The word “artificial” is inherently pejorative. If a food company includes artificial colors or flavors in a particular product, it’ll bury that fact in the list of ingredients. Highlighted on the front of the package will be something like “Packed With Vitamin C,” rather than “Now With More Artificial Flavor.”
That’s true for everything but fishing. Having success with “artificial” lures is viewed as affirmation of skills, and anglers across the fruited plain regularly entreat fisheries managers for more artificial reefs. Louisiana’s Department of Wildlife and Fisheries (LDWF) has responded to that demand in recent decades by dropping limestone, shell and even bridge rubble in select areas across the coast, and since the state provides easy-to-find coordinates on the LDWF site, the reefs are regularly visited by hopeful anglers.
Still, none is as regularly productive as the 15 miles of artificial reefs in eastern Lake Pontchartrain that were designed for transportation and commerce. Attracting fish is just a happy accident.
Louisiana’s Bridge Fishing
Interstate 10, Highway 11 and a train trestle all span a roughly 5-mile gap over Louisiana’s most famous coastal lake. Commuters and engineers see these bridges as a connection between the cities of New Orleans and Slidell, but to anglers, they are just really expensive fish-attractors.
Every year in the spring and fall, speckled trout and flounder join the redfish, sheepshead and black drum that spend all year hiding behind the bridge stanchions to ambush baitfish and shrimp being pushed by tides around the concrete. When the trout arrive, word spreads quickly among the south Louisiana fishing community, and hordes of marauding anglers descend on the bridges.
By far, the train trestle attracts the most attention. Its stanchions are far more tightly packed and are surrounded by scattered rip-rap. This combination attracts more fish than the other two bridges, and consequently, that attracts more anglers. On a calm weekend day in the spring or fall, a latecomer can find it almost impossible to shoehorn within casting distance of the bridge, since most anglers will be soaking live shrimp while on anchor.
As such, trestle diehards prefer to go on weekdays with marginal wind, when they can work stretches of the bridge with artificial lures. The most popular are 3 1⁄2– to 41⁄2-inch paddle tails fished on 3⁄8– to 1⁄2-ounce jigheads. Standard protocol is to set up on the down-current side of the bridge, and cast as close to the stanchions as possible.
How to Fish Bridges
But, as frequently is the case in fishing, sometimes the rules don’t apply, and the fish are located far off the stanchions or on the upcurrent side. Trestle veterans test all possibilities before abandoning the bridge to try their luck at Highway 11, Interstate 10 or the nearby marsh.
Depths across the span of the bridge range from 8 to 16 feet, and contact with the bottom is almost always essential. Most successful anglers hop the lures back to the boat, allowing them to settle back to the bottom after each hop.

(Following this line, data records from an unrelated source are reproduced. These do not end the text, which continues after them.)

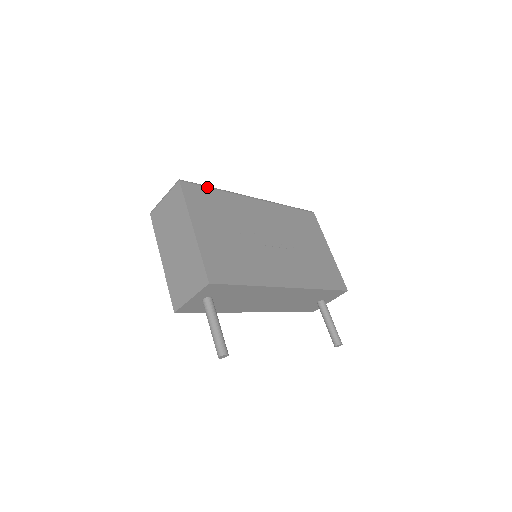
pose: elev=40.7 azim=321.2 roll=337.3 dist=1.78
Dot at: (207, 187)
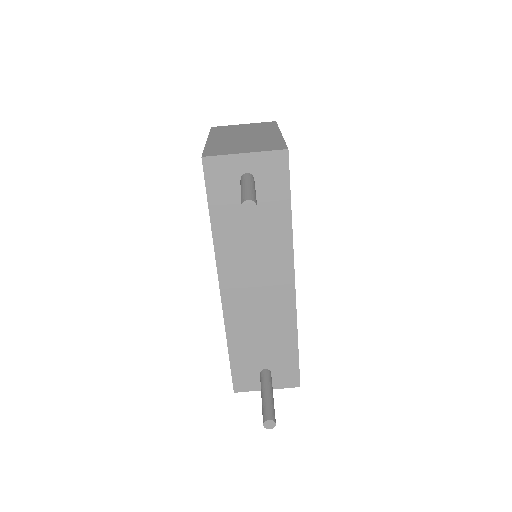
Dot at: occluded
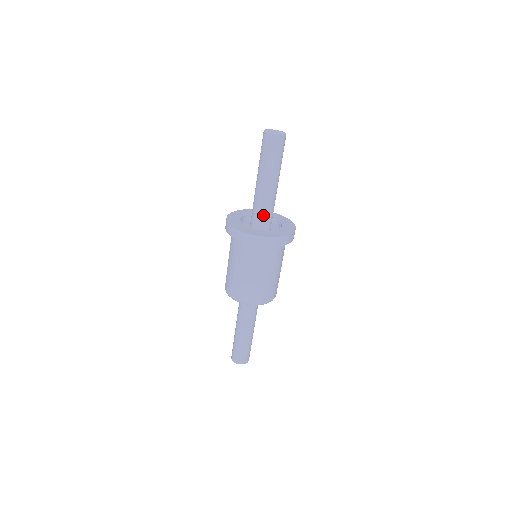
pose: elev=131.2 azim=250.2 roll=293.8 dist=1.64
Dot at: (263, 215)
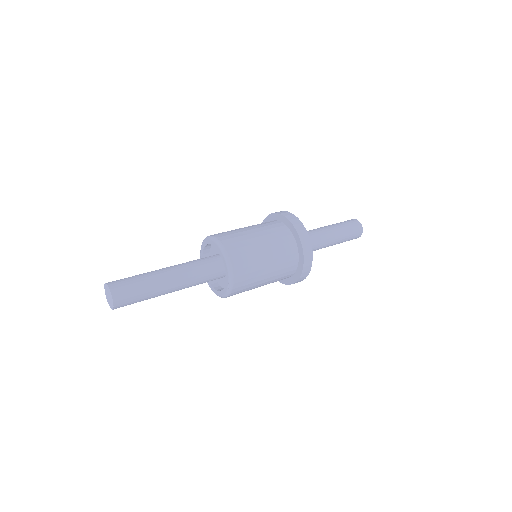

Bites are often subtle ticks that test anglers’ skill and the sensitivity of their equipment. That’s true even though the speckled trout that populate the bridges are consistently some of the largest available to Louisiana anglers. Though the trestle seldom delivers fish over 6 pounds, an average speck there is about 2 pounds.
As a general rule, fishing is best in the spring on a rising tide that’s bringing bait in from outside waters and in the autumn on a falling tide that is sucking white shrimp out of the backwaters. But great trips can still be had on opposite tides during the respective seasons. In the spring, the speck run lasts until about the middle of June, when mature fish move to the salty waters of the big bays and sounds to lay eggs and fertilize them. They typically return sometime in October.
Nearby launches are located in Slidell (Eden Isles and Bayou Liberty) and New Orleans (Rigolets, Lake Catherine and Irish Bayou). The eastern shoreline of Lake Pontchartrain provides reasonable protection on a wind with any east in it. Westerly winds are like kryptonite to the lake’s bridges, dirtying the water, shutting down fish and making for a bumpy, miserable experience. Fortunately, predominant winds in the spring and fall are out of the east, and good days at the bridges are far more common than bad ones.